Judith Scott’s untitled wool yarn piece has a similar presence of ‘making’ to it, while it also feels intended to be looked at, to be presented. The leg or arm-shaped object sits nicely on its plinth, unlike the Philadelphia Wireman’s objects which look trapped in their stands. It’s a matter of necessity at this point, the presentation – but I have the sense that Scott, as an artist, understands the need to show.
Just to the left of the door, as you enter, is a wall sculpture by Al Taylor, made from LDF – it might be medium density fiberboard, but the fibers look looser and so I noted low density fiberboard as the support of this sculpture. The remainder of the piece, the hanging bits, are not 2 x 4’s but perhaps 1 by’s. Their strength does not matter, they are slender and hang, perhaps lightness of being is their goal. The undersides of these dependants are a ghostly greenish white – hence the arrows in my sketch. I recall the outer edges of these struts being native wood. Or maybe not. Applied to the surface of the (bowed out) support is white P-Lam, like an old countertop. This matter of the support bowing feels vital to my experience of the sculpture. I remember with a bit of wonder looking at the hinges and the way the struts do not touch the floor, and that from the front they step, one time and again and again to the right at each hinge. I have no idea what attachment there was between the hanging parts and the support; I know only that after ten or so minutes of looking I finally noticed the way it bulged, or bowed out from the wall under the weight of its hanging parts, the painted wood. There is a decent, if small, picture of this sculpture on the Richard Telles Fine Art website. (Seeing the image, it strikes me that Taylor’s shape, especially with its shadow, has something of a ziggaurat going on, as perhaps a portal to another dimension. Nice photo. Thanks to the responsible party.)
A collage by B. Wurtz hangs to the right of Taylor’s sculpture; it is made from a supermarket advertising flyer, a large piece of paper and a hummus dip lid. It is not entirely clear from my sketch, but the flyer occupies the lower left corner and pieces clipped from it are dispersed around the remaining square footage of paper – as a visually oriented shopper or a child might make a list. The flyer may be fixed with glue stick, or a painted paste, as I imagine that I can see a clear smear around it. (I imagine a lot after staring for a while. It’s okay, no one gets hurt. I tell people when I make things up.)
Towards the upper center of the paper is a drop of orange paint that seems more than happenstance. The removed pictures of vine ripe tomatoes, Vidalia onions, cucumbers, sweet grapes, etc., are stuck on the paper in rings of orange paint.
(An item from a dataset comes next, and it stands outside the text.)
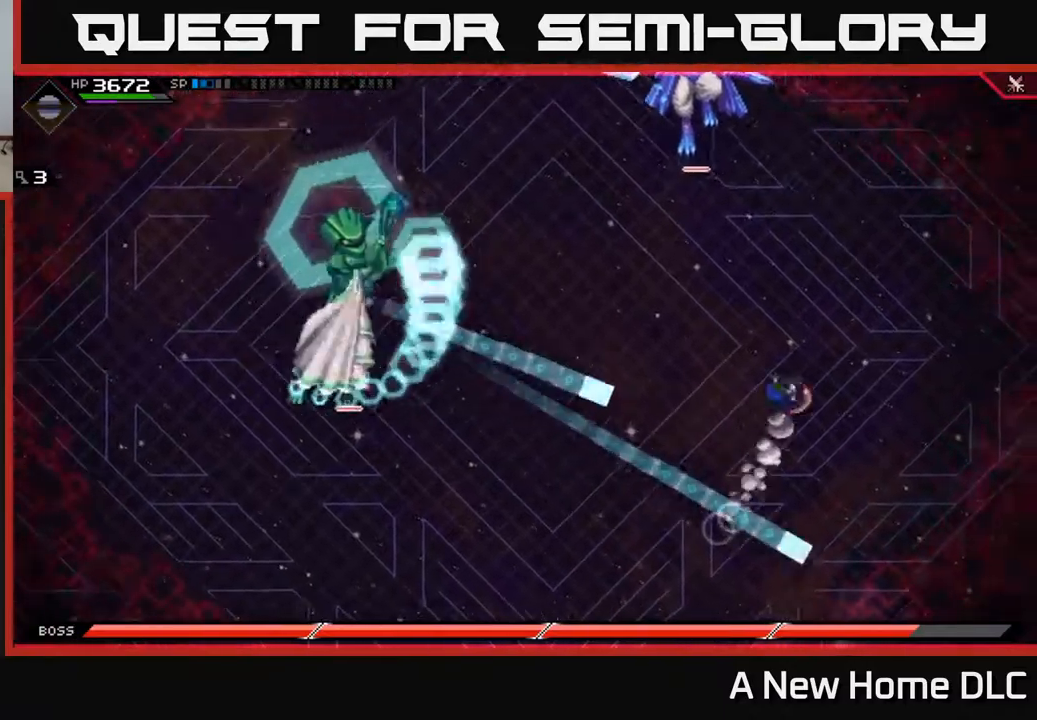
{"buttons": [], "left_stick": "up", "right_stick": "center", "events": [[50, "L1", "down"], [133, "L1", "up"], [300, "L1", "down"], [433, "L1", "up"]]}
Sometimes the rings of orange surround a cleanly cut hole, one hole is cut entire with no surround and the paper from it is glued on the upper portion, the void from which the hummus lid hangs left a larger circle of paper that Wurtz glued on top of the advert flyer. All of this switching places, these holes marrying solids and the circles filled with simple, homey images, all of the mirroring that is going on, is more delightful than anything else. I wonder to myself whether the holes demarcate a constellation, perhaps one that is not familiar to me, or better (since no constellation is familiar to this city dweller), one that can be familiar to us in our consumer culture, with our longings for home and hearth, and our lack of a sky, and might be entirely alien to the ancient Greeks who named the rest of our stars.